Cost of building thousands of miles of transmission lines to carry wind, other power across Texas jumps in three years by 38% to nearly US$7B due to rerouting, inflation, according to recent project update filed with state utility regulators

LOS ANGELES , August 25, 2011 () – Building transmission lines to carry wind and other power across Texas is now expected to cost US$6.79 billion, up 38% from the $4.93 billion estimated when the project was first proposed in 2008, according to a recent filing with the Public Utility Commission (PUC), reported The Texas Tribune on Aug. 24.

The latest project update indicates that expenses increased when the calculation for the lines was changed from straight-line distances to a route following fences and roads in order to minimize the intrusion, as requested by the PUC.

The new route could cause the lines to be 10% to 50% longer than in the original plan, according to the update, which was published in July.

The new estimated cost is subject to change, as “costs may fluctuate over the next year,” according to the report, which was prepared by engineering services company RS&H, The Texas Tribune reported.

The lines, which are all expected to be completed by December 2013, would run for several thousands of miles carrying wind-generated electricity from West Texas to large cities across the state.

The project is expected to spur further development of wind farms in Texas, which is by far the largest producer of wind-generated electricity in the U.S. Other forms of energy will also be allowed access to the transmission lines.

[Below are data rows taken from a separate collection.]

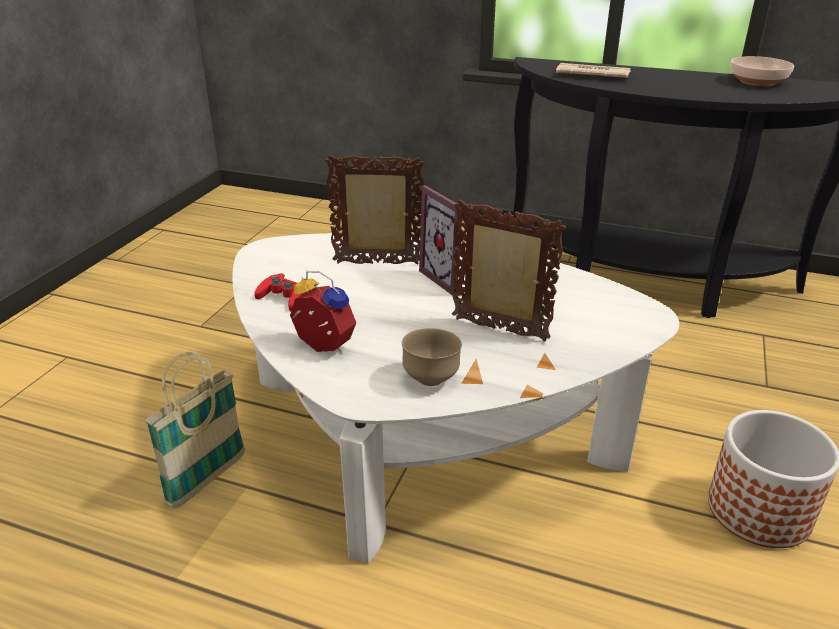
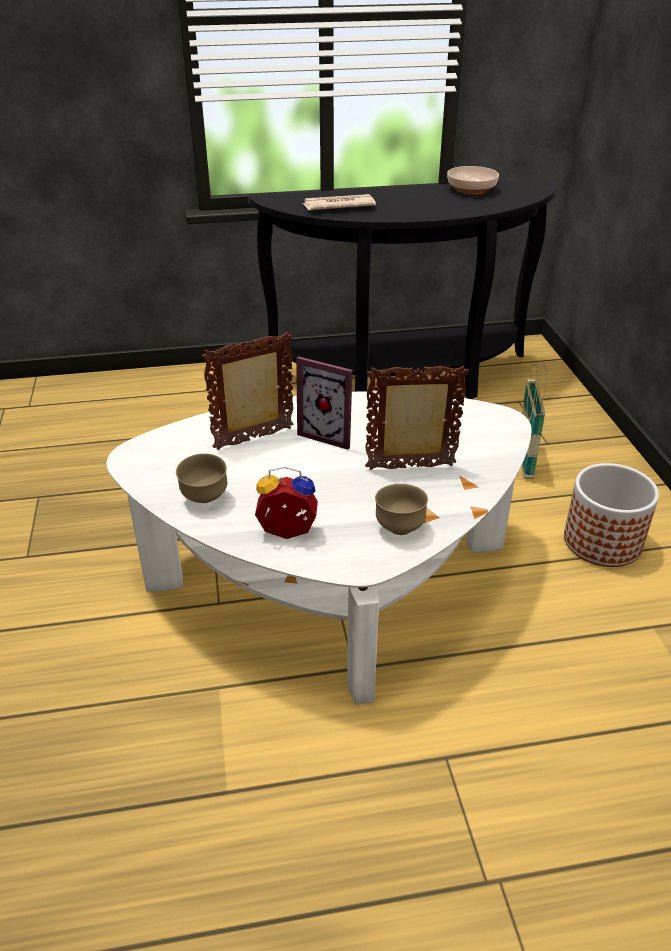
camera: 30 degrees left, 5 degrees up
basket [145,352,245,509] -> basket moved to [522,363,547,479]
red game controller [254,273,305,311] -> brown bowl [176,453,227,503]

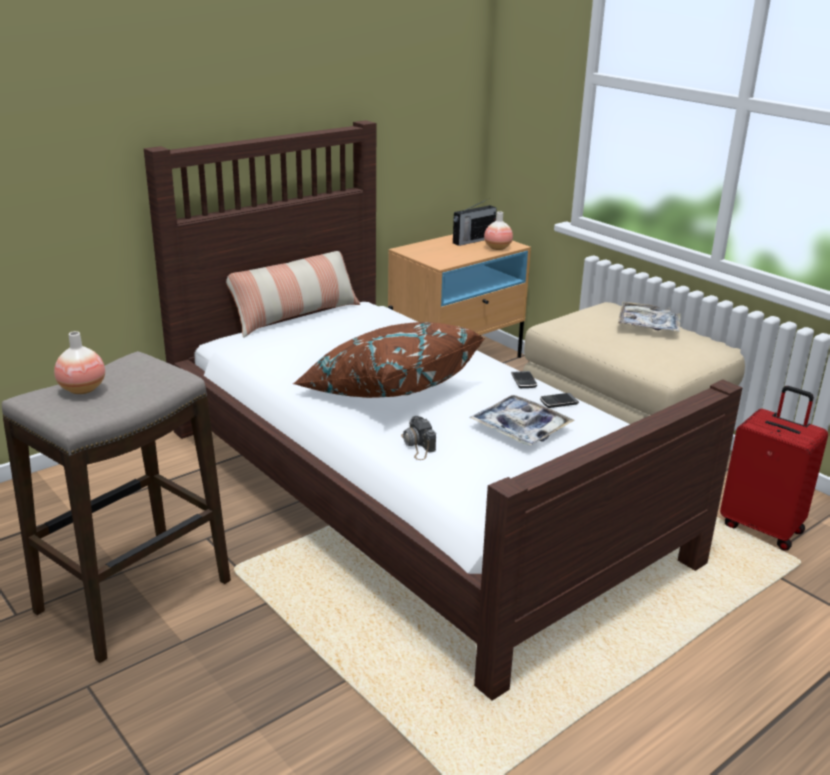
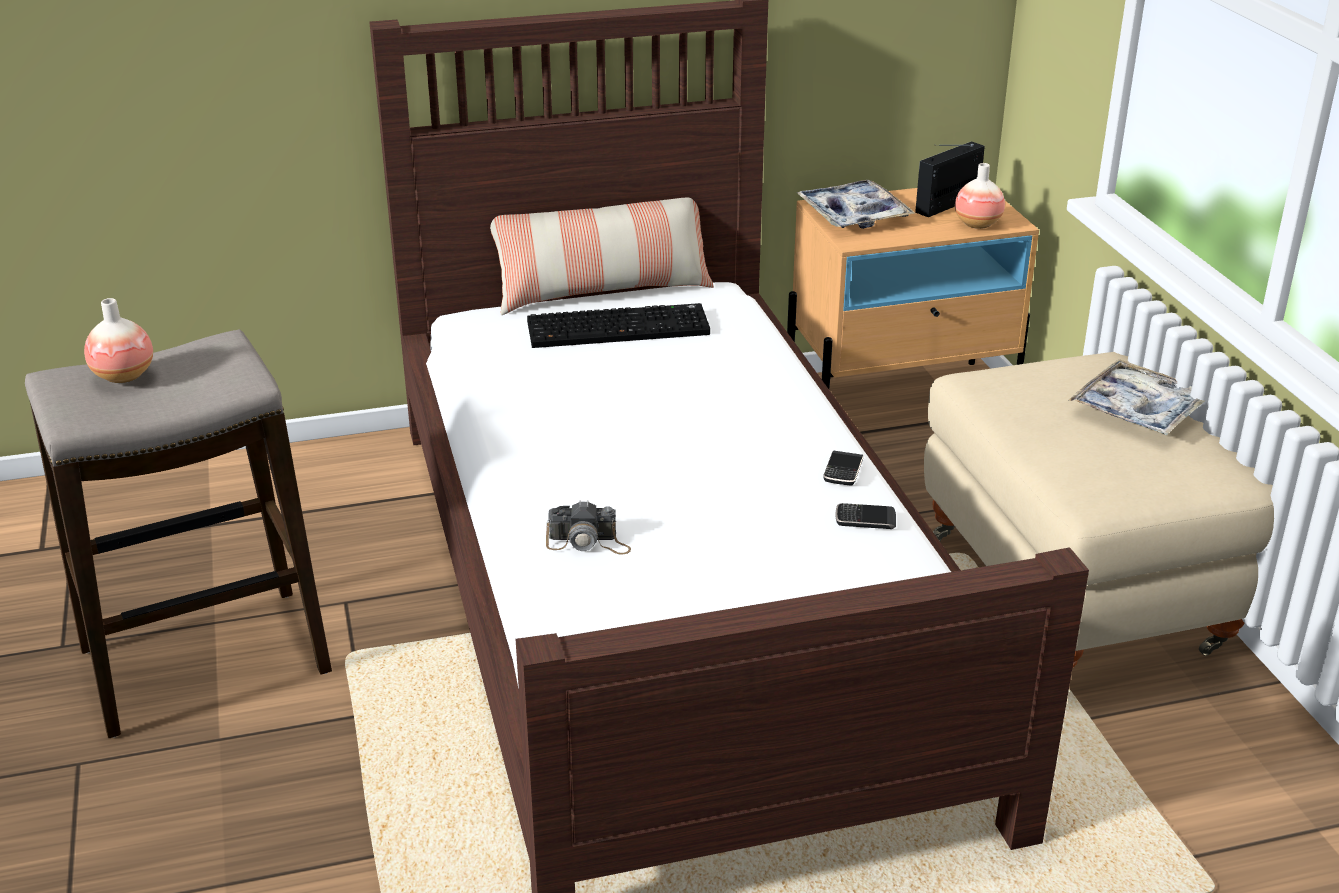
camera: 25 degrees right, 5 degrees up
brown pillow [293,322,485,398] -> none
camera [401,416,436,460] -> camera turned 90 degrees counterclockwise [546,500,631,555]
radio [453,200,497,246] -> radio turned 150 degrees clockwise [915,141,985,217]
tray [469,395,574,445] -> tray moved to [797,180,915,229]
red suitcase [720,386,828,551] -> none
none -> keyboard [527,303,710,348]

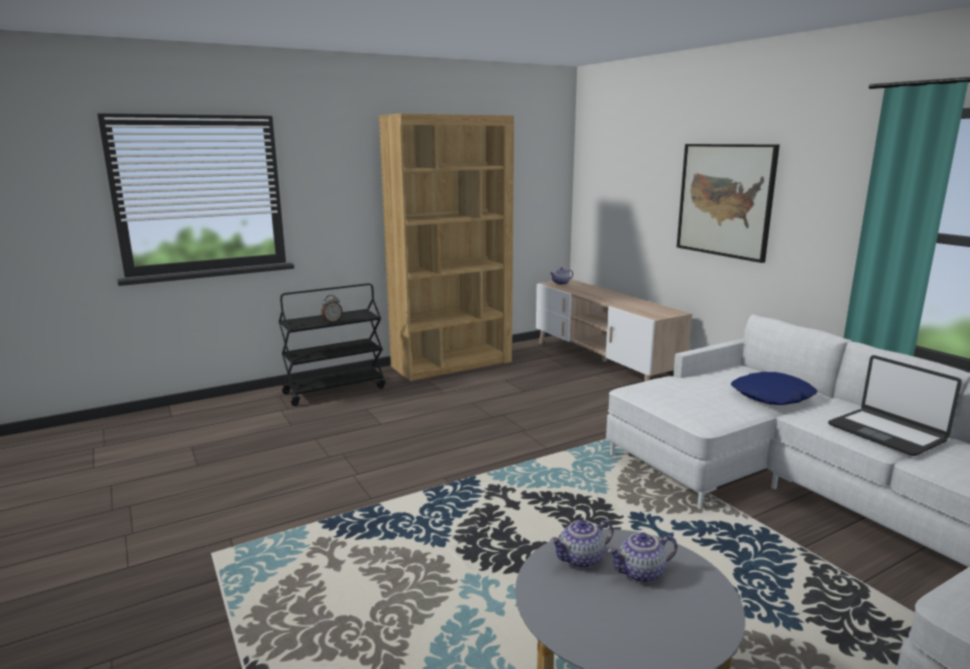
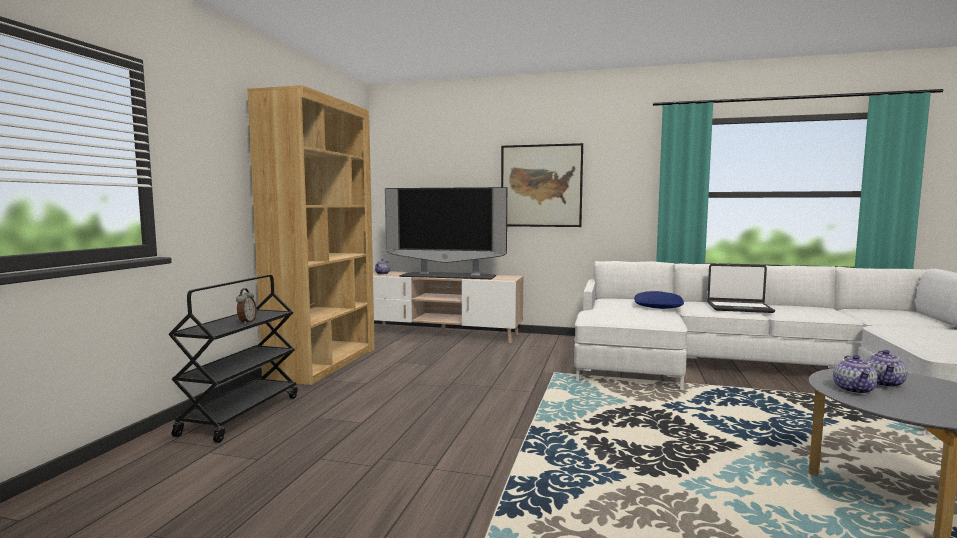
camera: 45 degrees left, 10 degrees down
none -> television [385,187,507,279]

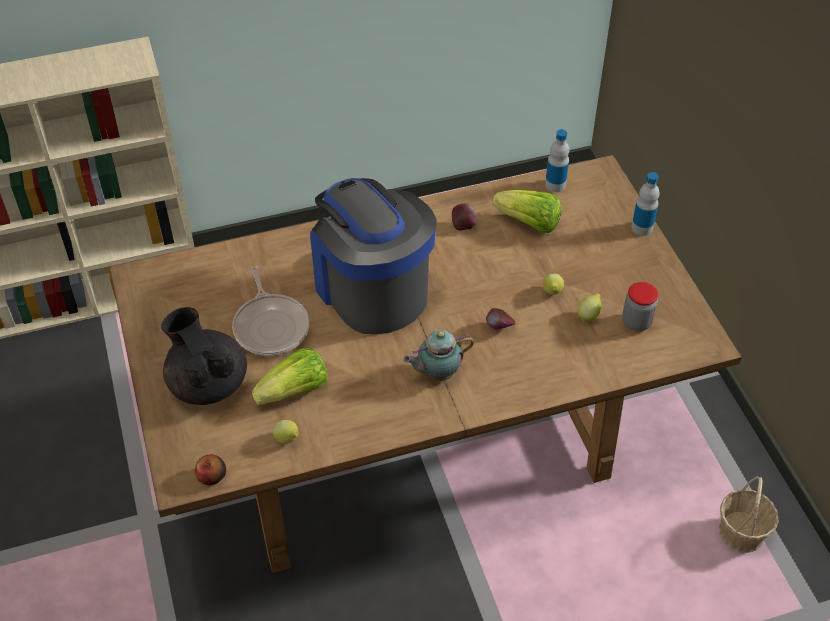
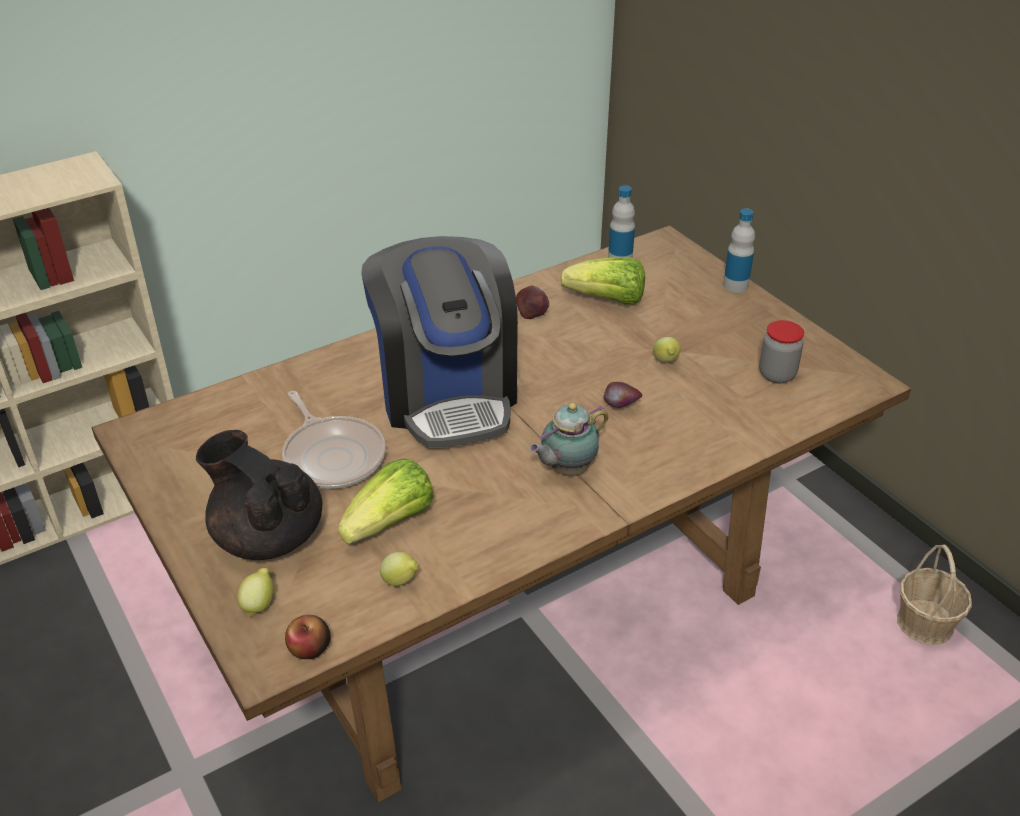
camera: 15 degrees left, 10 degrees down
coffee machine [310,178,437,334] -> coffee machine turned 150 degrees counterclockwise [361,236,518,448]
lemon [578,293,601,322] -> lemon moved to [237,568,273,617]

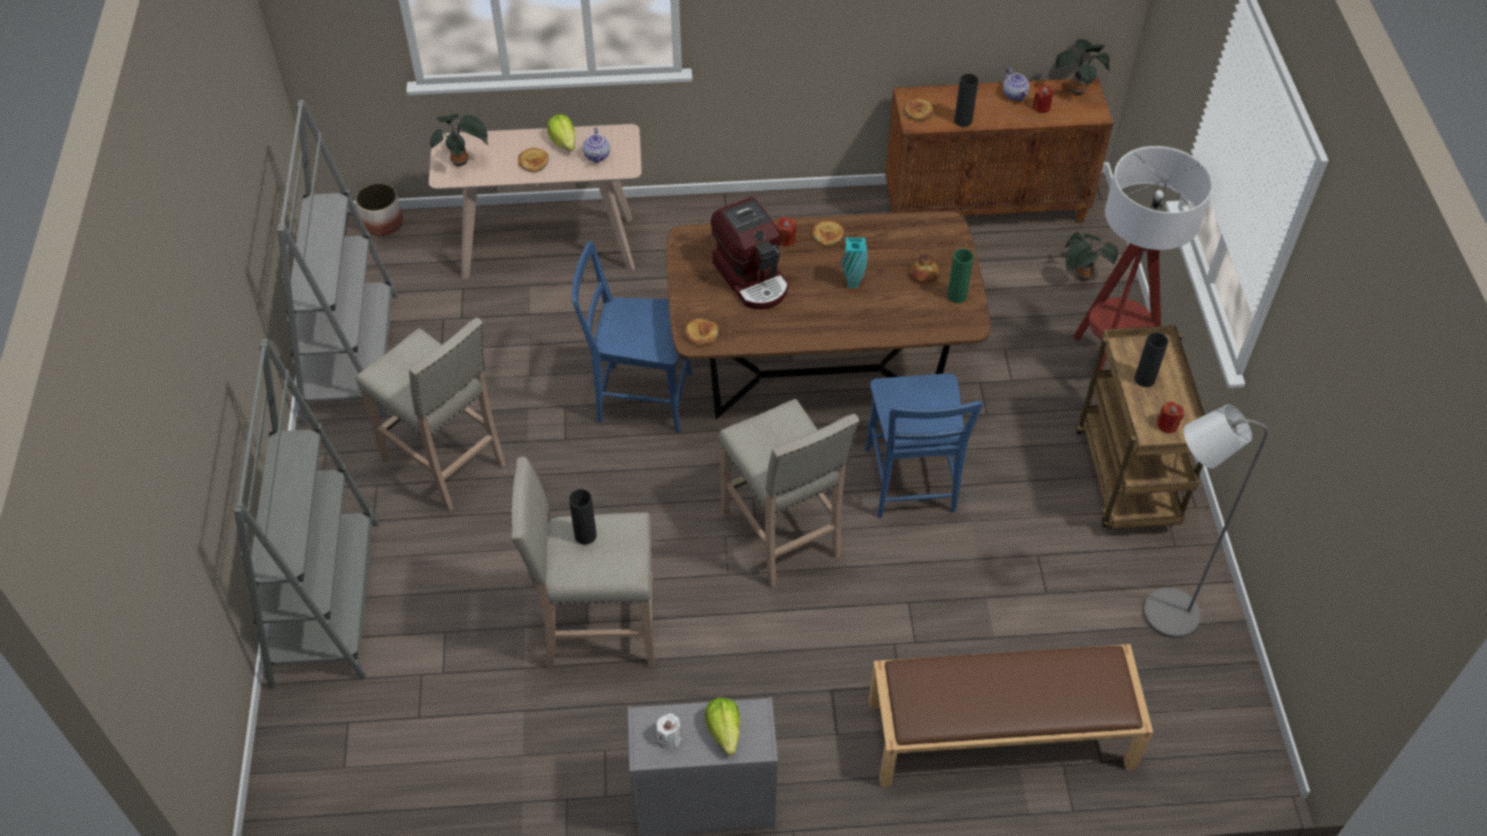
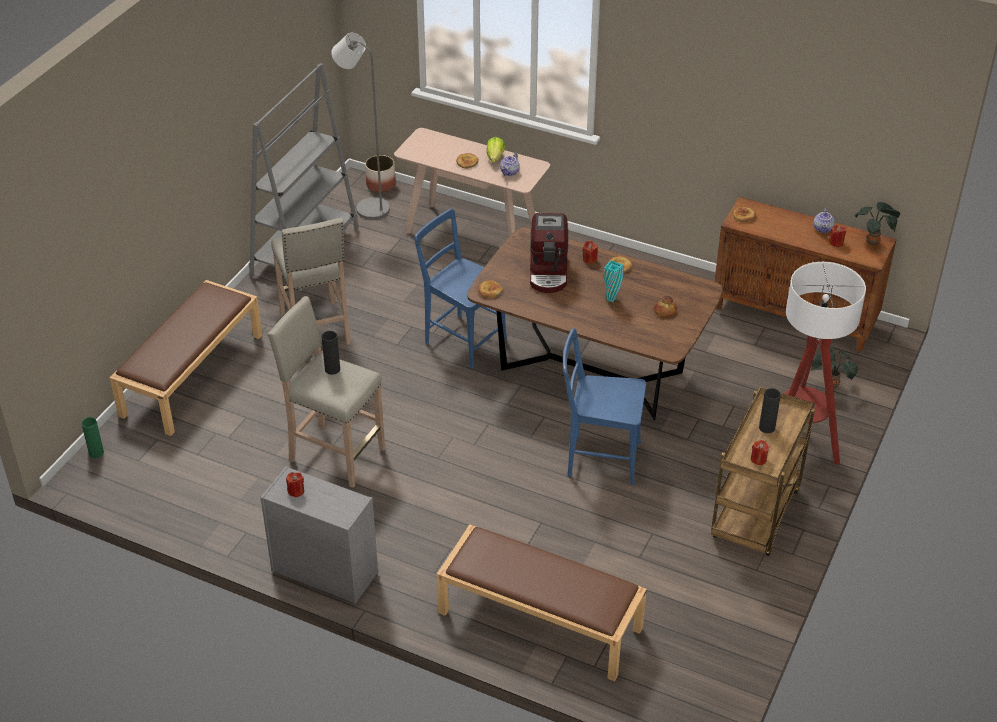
camera: 30 degrees right, 10 degrees down
grey bookcase [234,339,379,688] -> brown bench [110,280,262,436]
potted plant [430,114,488,166] -> none
white candle [656,713,681,749] -> red candle [286,472,304,498]
lettuce [705,698,740,755] -> none
beige stool [719,399,859,588] -> none
blue chair [865,373,983,518] -> blue chair turned 75 degrees clockwise [563,328,646,485]
green vase [947,249,974,303] -> green vase moved to [81,417,104,458]
black vase [954,74,979,127] -> none
grey floor lamp [1143,405,1268,638] -> grey floor lamp moved to [331,33,390,220]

Construction is under way along the route, but varies, reported The Texas Tribune.

Next month, Wind Energy Transmission Texas LLC plans to start building a 378-mile section. The company is a joint venture of Toronto-based Brookfield Asset Management and Madrid-based Grupo Isolux Corsan SA subsidiary Isolux Corsan Concesiones SA.

Transmission companies must first get approval from the PUC before they can pass along their costs to energy consumers, The Texas Tribune reported.

The first application for “rate recovery” might be filed before the end of this year, said Terry Hadley, a PUC spokesperson. This could result in an eventual increase in Texas electric bills of $4-$5 per month for years.

Project delays have occurred because of controversy, particularly from those trying to prevent the lines from going through their properties.

Hill Country landowners were able to stop the lines from going through their area, after grid officials determined that another route would be just as effective but less costly, reported The Texas Tribune.

The primary source of this article is The Texas Tribune, Austin, Texas, on Aug. 24, 2011.